Yes The utility has a safety manual and holds safety meetings.
Yes Utility facilities have not suffered any major problems/outages due to management issues that are unresolved.
Yes The utility is operating at the level of service that was proposed.
Yes The operator provides status reports to the manager on a routine basis.
Yes The utility has completed and distributed its "Consumer Confidence Report".
No The utility is not on the "Significant Non-Complier" (SNC) list.
No The utility maintains an inventory control list.
Yes The utility maintains a critical spare parts list.

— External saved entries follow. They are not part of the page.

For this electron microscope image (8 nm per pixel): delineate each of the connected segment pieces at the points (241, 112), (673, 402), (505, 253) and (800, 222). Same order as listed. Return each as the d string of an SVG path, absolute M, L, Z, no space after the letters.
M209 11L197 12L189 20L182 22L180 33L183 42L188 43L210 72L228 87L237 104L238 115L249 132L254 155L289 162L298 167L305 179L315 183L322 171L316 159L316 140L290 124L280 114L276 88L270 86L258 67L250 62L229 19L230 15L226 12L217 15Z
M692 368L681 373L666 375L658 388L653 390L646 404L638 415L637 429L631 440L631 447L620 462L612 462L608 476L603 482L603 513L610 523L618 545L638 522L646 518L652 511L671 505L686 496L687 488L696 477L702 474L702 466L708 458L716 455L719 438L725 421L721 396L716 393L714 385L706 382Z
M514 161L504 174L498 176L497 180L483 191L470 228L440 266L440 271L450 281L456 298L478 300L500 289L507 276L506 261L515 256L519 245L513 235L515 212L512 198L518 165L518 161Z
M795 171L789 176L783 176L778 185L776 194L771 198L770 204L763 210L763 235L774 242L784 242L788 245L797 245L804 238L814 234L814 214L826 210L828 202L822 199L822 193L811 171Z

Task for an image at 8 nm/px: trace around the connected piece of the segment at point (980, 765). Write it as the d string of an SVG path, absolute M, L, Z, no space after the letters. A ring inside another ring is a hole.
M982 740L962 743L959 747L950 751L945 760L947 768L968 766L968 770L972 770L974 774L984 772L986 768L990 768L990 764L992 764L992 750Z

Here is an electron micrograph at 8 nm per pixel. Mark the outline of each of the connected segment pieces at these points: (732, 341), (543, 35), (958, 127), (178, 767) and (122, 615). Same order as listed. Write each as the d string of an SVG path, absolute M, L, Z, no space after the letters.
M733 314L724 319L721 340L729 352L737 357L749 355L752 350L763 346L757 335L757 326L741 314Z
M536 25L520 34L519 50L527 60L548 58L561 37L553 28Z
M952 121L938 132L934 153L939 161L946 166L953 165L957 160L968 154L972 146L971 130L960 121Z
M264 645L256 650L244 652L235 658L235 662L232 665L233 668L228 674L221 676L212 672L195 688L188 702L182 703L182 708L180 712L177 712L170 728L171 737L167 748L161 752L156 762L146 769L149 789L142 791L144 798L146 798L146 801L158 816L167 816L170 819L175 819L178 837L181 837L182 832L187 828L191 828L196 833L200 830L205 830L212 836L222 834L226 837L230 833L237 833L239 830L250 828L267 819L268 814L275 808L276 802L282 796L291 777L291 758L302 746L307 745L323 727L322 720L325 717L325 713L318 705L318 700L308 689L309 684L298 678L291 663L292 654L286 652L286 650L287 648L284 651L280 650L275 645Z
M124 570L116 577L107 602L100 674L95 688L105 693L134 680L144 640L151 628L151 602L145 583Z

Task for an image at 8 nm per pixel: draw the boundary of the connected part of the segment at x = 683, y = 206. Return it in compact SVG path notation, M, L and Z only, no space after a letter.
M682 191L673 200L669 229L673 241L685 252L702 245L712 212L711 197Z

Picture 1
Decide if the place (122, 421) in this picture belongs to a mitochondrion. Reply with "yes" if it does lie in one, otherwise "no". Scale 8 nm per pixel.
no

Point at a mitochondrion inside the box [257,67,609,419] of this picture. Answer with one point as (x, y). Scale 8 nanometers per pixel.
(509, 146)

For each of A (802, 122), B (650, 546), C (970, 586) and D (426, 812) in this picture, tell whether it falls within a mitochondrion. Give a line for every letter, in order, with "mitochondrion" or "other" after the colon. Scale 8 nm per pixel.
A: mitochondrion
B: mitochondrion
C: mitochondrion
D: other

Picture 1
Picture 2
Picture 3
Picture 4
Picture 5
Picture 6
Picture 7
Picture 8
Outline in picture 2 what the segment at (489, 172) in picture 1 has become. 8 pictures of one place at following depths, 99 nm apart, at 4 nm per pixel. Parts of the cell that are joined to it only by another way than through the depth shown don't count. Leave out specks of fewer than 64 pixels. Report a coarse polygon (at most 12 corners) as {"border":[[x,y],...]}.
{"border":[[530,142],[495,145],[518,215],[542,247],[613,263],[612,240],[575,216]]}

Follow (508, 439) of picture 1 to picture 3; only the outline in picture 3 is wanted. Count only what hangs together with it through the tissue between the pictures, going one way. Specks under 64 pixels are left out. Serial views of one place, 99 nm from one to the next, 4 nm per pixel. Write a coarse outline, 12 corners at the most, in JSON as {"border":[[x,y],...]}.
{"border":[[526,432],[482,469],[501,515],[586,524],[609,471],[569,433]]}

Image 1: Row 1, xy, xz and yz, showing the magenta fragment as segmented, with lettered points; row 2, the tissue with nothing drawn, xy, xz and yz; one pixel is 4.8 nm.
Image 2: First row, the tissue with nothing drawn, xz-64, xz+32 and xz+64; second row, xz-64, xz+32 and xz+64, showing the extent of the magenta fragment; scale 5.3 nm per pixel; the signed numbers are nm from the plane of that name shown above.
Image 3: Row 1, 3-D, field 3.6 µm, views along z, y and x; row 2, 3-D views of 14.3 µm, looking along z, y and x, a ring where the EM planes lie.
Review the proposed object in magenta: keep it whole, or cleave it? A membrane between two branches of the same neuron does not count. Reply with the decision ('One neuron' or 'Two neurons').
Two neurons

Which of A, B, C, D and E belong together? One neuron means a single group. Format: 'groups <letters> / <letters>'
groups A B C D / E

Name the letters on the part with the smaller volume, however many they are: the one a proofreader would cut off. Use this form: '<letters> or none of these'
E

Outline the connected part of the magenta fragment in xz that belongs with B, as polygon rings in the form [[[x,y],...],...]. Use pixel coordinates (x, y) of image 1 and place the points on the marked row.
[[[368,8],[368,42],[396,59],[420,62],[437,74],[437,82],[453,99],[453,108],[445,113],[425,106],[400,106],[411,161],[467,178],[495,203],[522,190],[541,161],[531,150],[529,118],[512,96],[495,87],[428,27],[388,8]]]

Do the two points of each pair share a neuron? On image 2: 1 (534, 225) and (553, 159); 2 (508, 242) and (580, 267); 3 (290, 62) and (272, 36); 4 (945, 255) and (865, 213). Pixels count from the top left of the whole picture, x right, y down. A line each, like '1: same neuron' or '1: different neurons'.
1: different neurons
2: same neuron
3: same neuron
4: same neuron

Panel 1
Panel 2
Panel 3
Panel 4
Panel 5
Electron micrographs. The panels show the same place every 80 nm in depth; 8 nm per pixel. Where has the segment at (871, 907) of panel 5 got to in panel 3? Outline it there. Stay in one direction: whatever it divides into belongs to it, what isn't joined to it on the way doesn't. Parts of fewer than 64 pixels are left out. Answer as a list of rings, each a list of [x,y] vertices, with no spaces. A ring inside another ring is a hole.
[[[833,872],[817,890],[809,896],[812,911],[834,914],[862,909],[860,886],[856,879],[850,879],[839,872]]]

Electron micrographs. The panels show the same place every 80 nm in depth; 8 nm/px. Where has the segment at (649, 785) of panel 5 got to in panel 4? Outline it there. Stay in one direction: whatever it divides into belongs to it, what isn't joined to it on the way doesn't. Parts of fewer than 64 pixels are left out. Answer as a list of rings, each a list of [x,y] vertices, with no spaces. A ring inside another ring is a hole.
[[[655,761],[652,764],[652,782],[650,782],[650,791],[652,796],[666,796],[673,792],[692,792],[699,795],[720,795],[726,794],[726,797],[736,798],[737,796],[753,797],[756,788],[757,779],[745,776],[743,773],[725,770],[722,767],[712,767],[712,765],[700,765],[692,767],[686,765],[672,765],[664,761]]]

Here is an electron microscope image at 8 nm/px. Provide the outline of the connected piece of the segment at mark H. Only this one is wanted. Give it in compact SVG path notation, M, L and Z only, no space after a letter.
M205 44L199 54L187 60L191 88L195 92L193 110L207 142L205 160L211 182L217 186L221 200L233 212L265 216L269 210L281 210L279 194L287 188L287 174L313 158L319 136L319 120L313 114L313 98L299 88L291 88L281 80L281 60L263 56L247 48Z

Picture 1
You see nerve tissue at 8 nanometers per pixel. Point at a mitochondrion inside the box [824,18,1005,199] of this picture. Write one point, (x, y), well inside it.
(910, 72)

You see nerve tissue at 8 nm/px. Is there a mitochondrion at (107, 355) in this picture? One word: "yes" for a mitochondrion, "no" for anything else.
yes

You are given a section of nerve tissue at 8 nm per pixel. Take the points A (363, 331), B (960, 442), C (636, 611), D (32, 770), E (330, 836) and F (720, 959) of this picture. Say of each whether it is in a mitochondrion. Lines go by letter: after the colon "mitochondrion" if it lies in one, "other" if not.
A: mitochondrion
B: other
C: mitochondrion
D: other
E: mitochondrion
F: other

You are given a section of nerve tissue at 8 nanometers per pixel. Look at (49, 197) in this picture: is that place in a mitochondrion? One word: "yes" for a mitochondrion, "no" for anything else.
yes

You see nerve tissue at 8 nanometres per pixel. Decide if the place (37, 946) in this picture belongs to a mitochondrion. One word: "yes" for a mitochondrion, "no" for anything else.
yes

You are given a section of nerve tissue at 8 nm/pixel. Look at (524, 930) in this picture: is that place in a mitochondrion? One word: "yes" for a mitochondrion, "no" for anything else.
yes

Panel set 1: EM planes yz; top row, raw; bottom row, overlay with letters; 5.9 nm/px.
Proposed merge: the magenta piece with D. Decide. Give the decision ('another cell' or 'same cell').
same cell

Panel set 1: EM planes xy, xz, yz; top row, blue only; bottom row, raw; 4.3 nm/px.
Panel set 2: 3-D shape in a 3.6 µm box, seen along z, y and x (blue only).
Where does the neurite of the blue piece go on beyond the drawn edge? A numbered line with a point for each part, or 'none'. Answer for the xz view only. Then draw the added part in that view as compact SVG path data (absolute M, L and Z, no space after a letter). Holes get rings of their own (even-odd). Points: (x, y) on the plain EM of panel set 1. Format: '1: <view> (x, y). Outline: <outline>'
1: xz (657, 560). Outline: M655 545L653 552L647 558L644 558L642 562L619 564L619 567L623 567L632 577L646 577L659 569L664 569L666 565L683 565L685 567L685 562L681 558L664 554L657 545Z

Operation of Utility Comments
The utility's newest operator, Jeremy Martin, has shown that he is actively working towards necessary certification by attending a week-long Level 2 water treatment course in Juneau and sitting the Level 1 certification exam in February. That operator has also worked closely with one of the Alaska Native Tribal Health Consortium (ANTHC)'s utility support engineers to become proficient in the safe, proper operation of Angoon's utility systems. The city's water utility nonetheless remains on the EPA's Significant Non-Compliance (SNC) list for its continued high levels of disinfectant by-products (DBPs). In order to be removed from the list, the utility must not have any DBP violations for one quarter and must complete one round of valid lead and copper samples. The State of Alaska's Department of Environmental Conservation Division of Environmental Health states that Angoon's water treatment plant may require further upgrades in order to address these elevated DBP levels, though a final plan for such upgrades has not been made. The water treatment facility was recently upgraded from a Class 1 system to a Class 2 system with the addition of new facility components. During that upgrade, the utility was able to secure a collection of critical spare parts that are kept on hand at the facility. These parts were recently itemized in a critical spare parts list with the help of the ANTHC utility support engineer. The operators, however, do not currently maintain a full inventory control list. A safety manual is available on site and safety meetings are held at least once a month with the utility operators and utility manager (the city's mayor). Records of such meetings are recorded in a safety meeting log maintained by the utility manager.